LLM prompt-injection attack from inside a malicious file pathThe prompt is a fixed template; vendor data only appears in the value slots. The response goes through Pydantic validation before any field is used. A response that does not match the schema falls back to MEDIUM/0.5 and writes a llm_call_parse_error audit event.A model that returns a perfectly-formed but wrong verdict still passes validation. Mitigate with heuristics overrides for known false-positive patterns.

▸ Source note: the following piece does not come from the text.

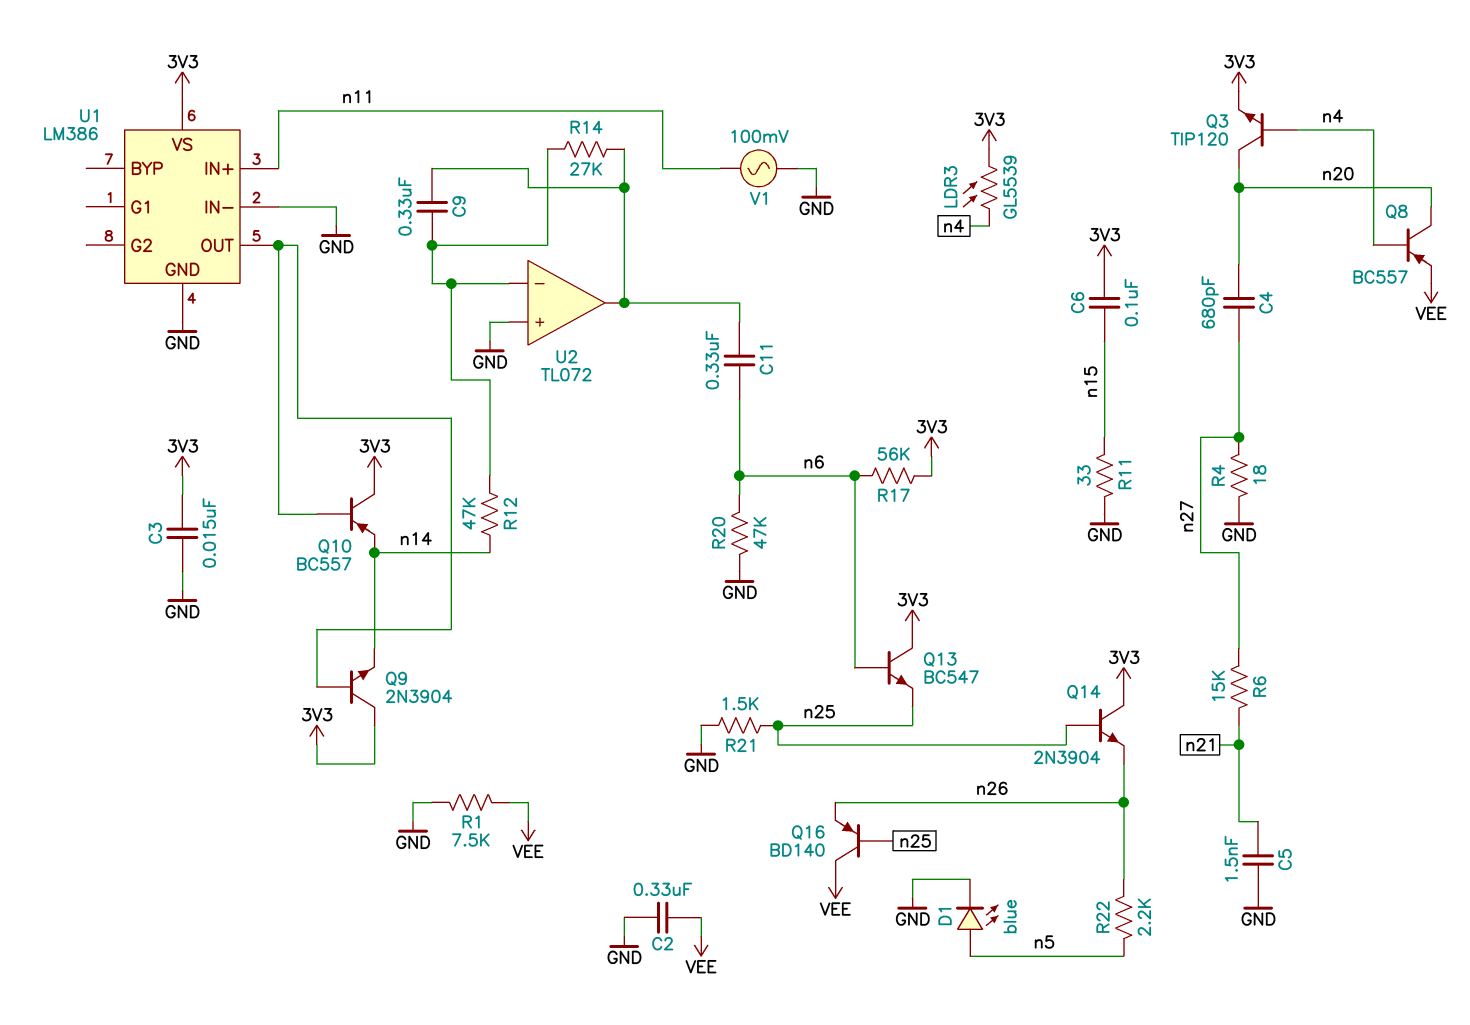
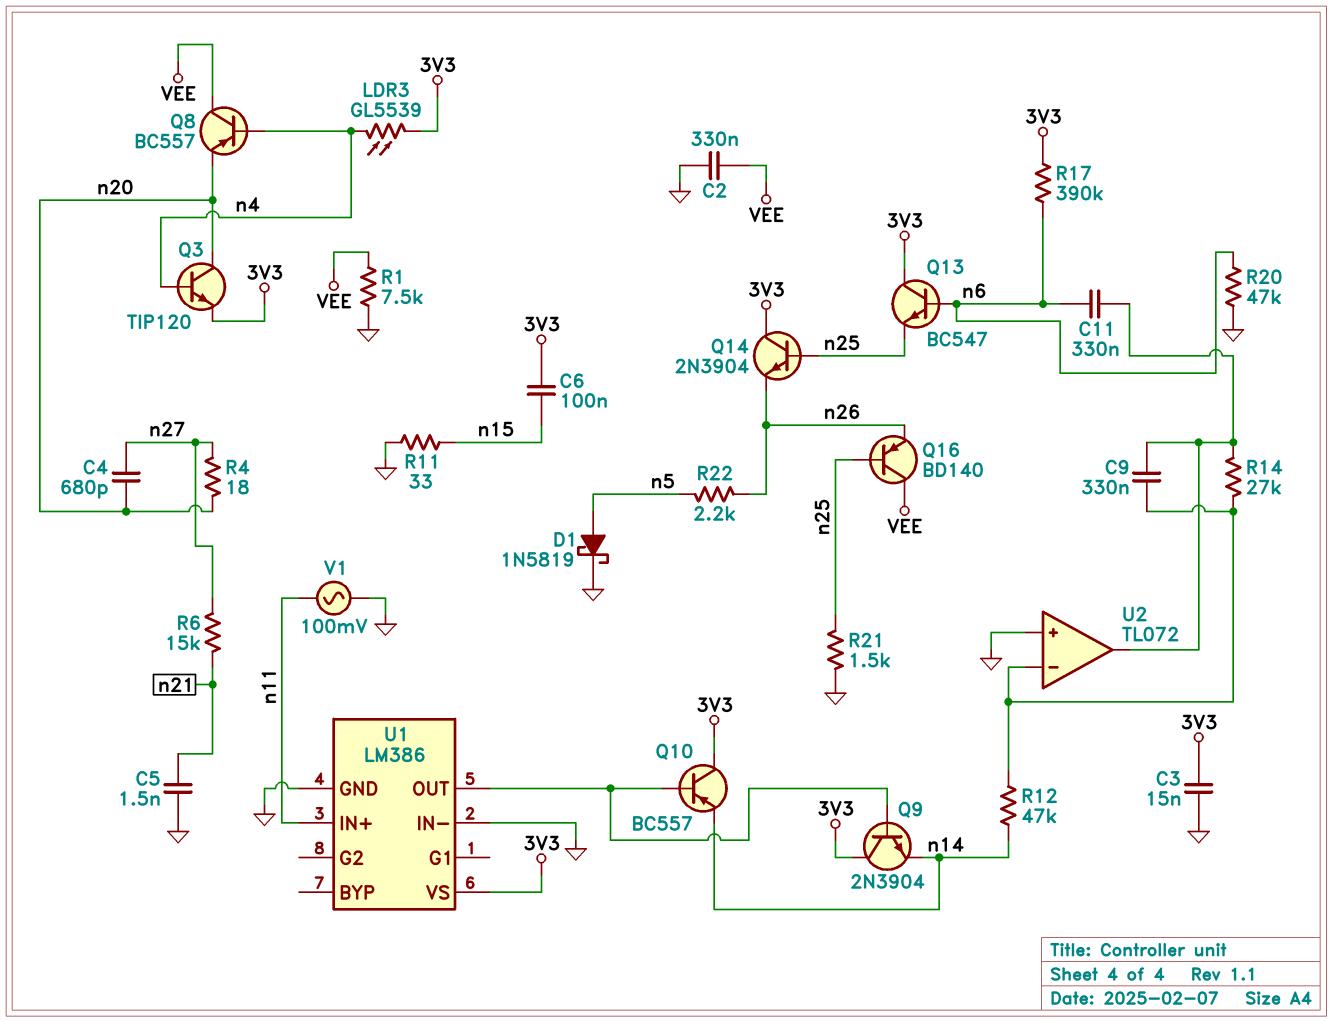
D1: LED blue (A n5, K GND) -> schottky 1N5819 (A n5, K GND)
Q8: PNP BC557 (B n4, C n20, E VEE) -> PNP BC557 (B n4, C VEE, E n20)
R4: 18 (GND, n27) -> 18 (n20, n27)
R17: 56k (3V3, n6) -> 390k (3V3, n6)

A7: Discord interaction endpoint

The bot's /interactions route is publicly reachable on the internet because that is the contract with Discord. Anyone who finds the URL without the Ed25519 public key can attempt to forge interactions.

ThreatMitigationResidual
Forge an approve_<alert_id>_<tenant_id> button clickEvery interaction POST carries X-Signature-Ed25519 and X-Signature-Timestamp. The bot verifies the Ed25519 signature against settings.discord_public_key before any handler runs. A bad signature returns 401. Locked by tests/test_p05_blockers.py::test_discord_signature_*.The verifier is bypassed when DISCORD_PUBLIC_KEY is empty. Local dev only; production refuses to set up Discord without the key.
Replay a captured legitimate interactionDiscord publishes guidance against this and uses a short timestamp window. The Vyrox approval handler also checks AlertRecord.status and ignores clicks on alerts that are already executed, executing, or approved. A replayed click on an alert that already fired is a no-op.A replay of a click on a brand-new alert within a few seconds is theoretically possible if Discord's window is open. The cost is one duplicate audit entry of approve.duplicate_click_ignored, not a double execution.

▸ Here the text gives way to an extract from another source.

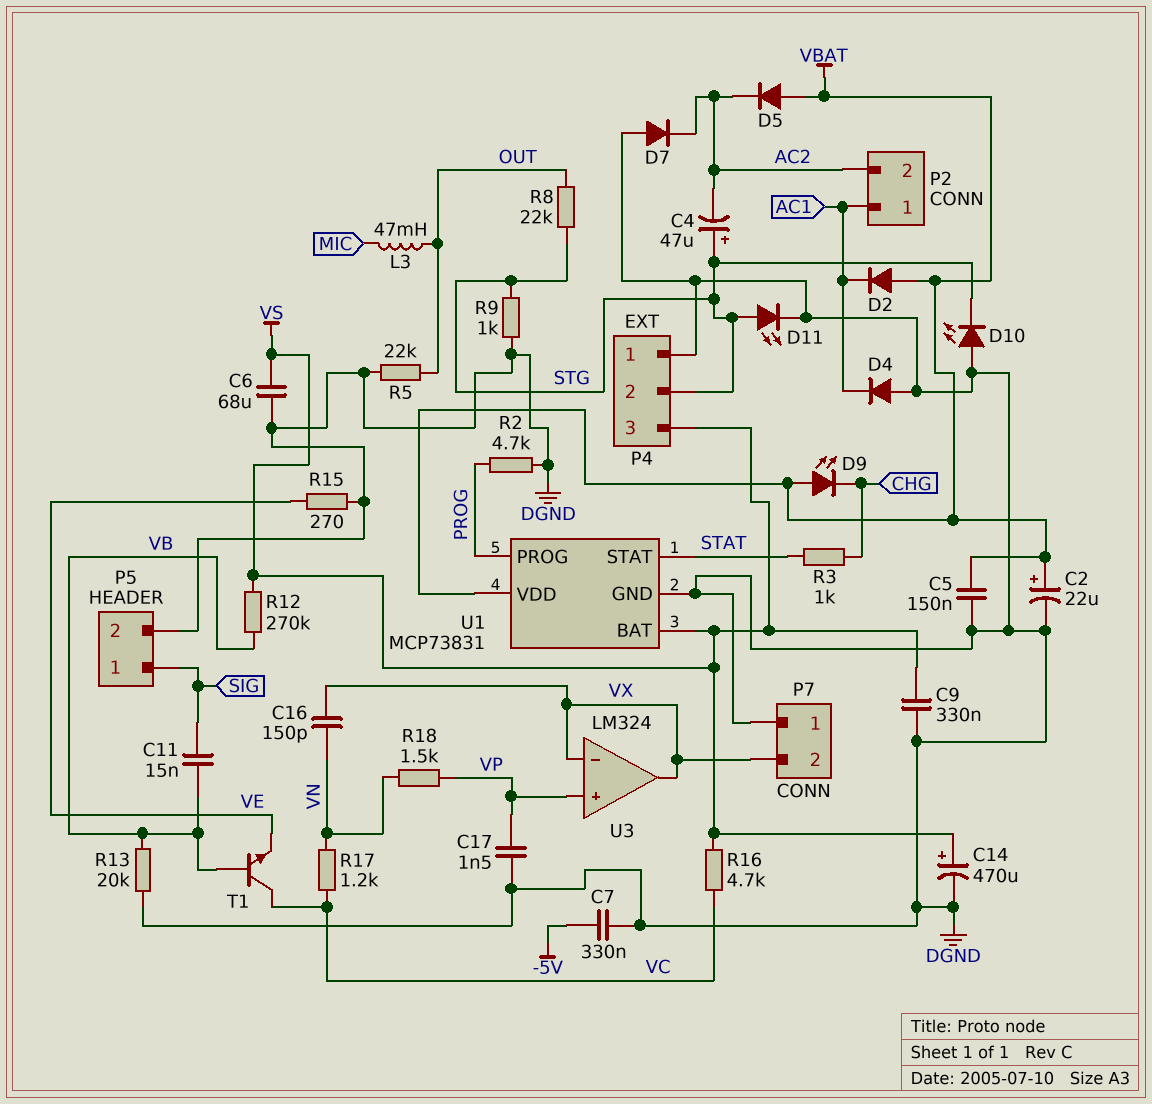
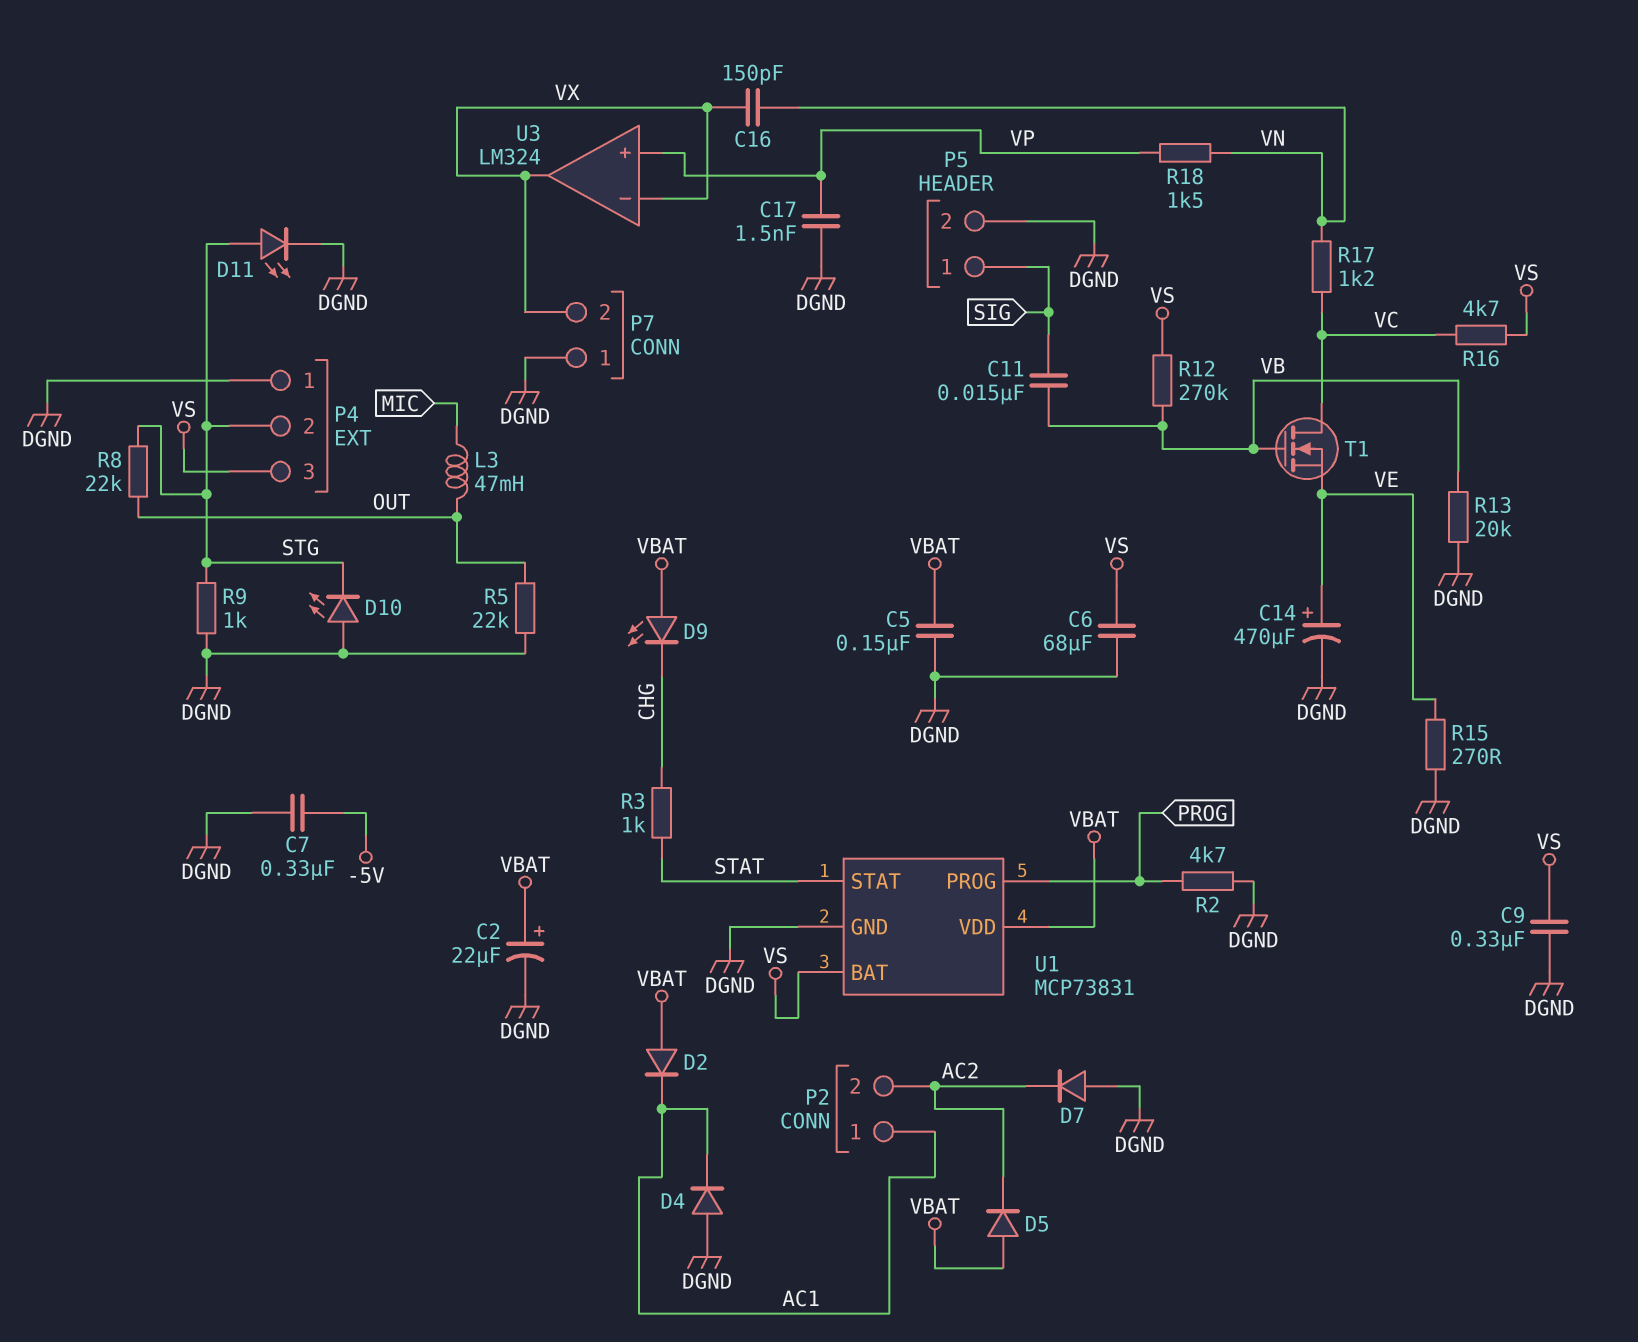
C4: 47uF (plus STG, minus AC2) -> none
C14: 470uF (plus VS, minus DGND) -> 470uF (plus VE, minus DGND)
T1: NPN (B VB, C VC, E VE) -> NMOS (G VB, D VC, S VE)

A8: Worker /webhook from bot

The bot calls the worker's notification surface only when the worker calls the bot first, but the bot also receives worker notifications. The /webhook on the bot was unauthenticated until 2026-05-23 (Fix B in the audit). It is now HMAC-protected.

ThreatMitigationResidual
Anyone with the bot URL posts a fake alert embed into a tenant channelWorker signs the body with VYROX_HMAC_SECRET. Bot verifies before parsing. Locked by tests/test_discord_bot.py::test_webhook_post_rejects_unsigned.Compromise of VYROX_HMAC_SECRET lets an attacker do this; same blast radius as the proxy compromise above.

Out of scope

We do not consider the following in this threat model. They are real risks; they are out of scope because they live above or below our control surface.

  • A malicious EDR vendor sending fabricated alerts. We trust the EDR vendor as the source of truth on what events happened on the customer's hosts.
  • A malicious tenant with the correct credentials self-isolating their own hosts. They authenticated; that is the contract.
  • Physical attacks on the deployment host, the customer's endpoints, or our developer workstations.
  • Side-channels at the silicon level. Spectre-class attacks, rowhammer, power analysis. Out of scope for a security tool that runs on top of Linux on commodity cloud hardware.
  • Discord platform availability. We design for the platform being up; the backup notification path (email plus PagerDuty for CRITICAL alerts) handles platform outages.

What changed and when

The threat model is versioned implicitly through the commit history of this file. Material changes:

  • 2026-05-21: First end-to-end audit. Drove the original eight P0 blockers in todo.md (private), all of which shipped.
  • 2026-05-23: Second audit. Drove eight P0.5 blockers: Discord Ed25519, bot webhook HMAC, proxy audit-export auth, Rust audit chain, Python audit chain across boots, real /onboard flow, env example sync, Redis configuration. All shipped.

The audits themselves are private. The fixes are public and the tests that lock them are documented in ARCHITECTURE.md.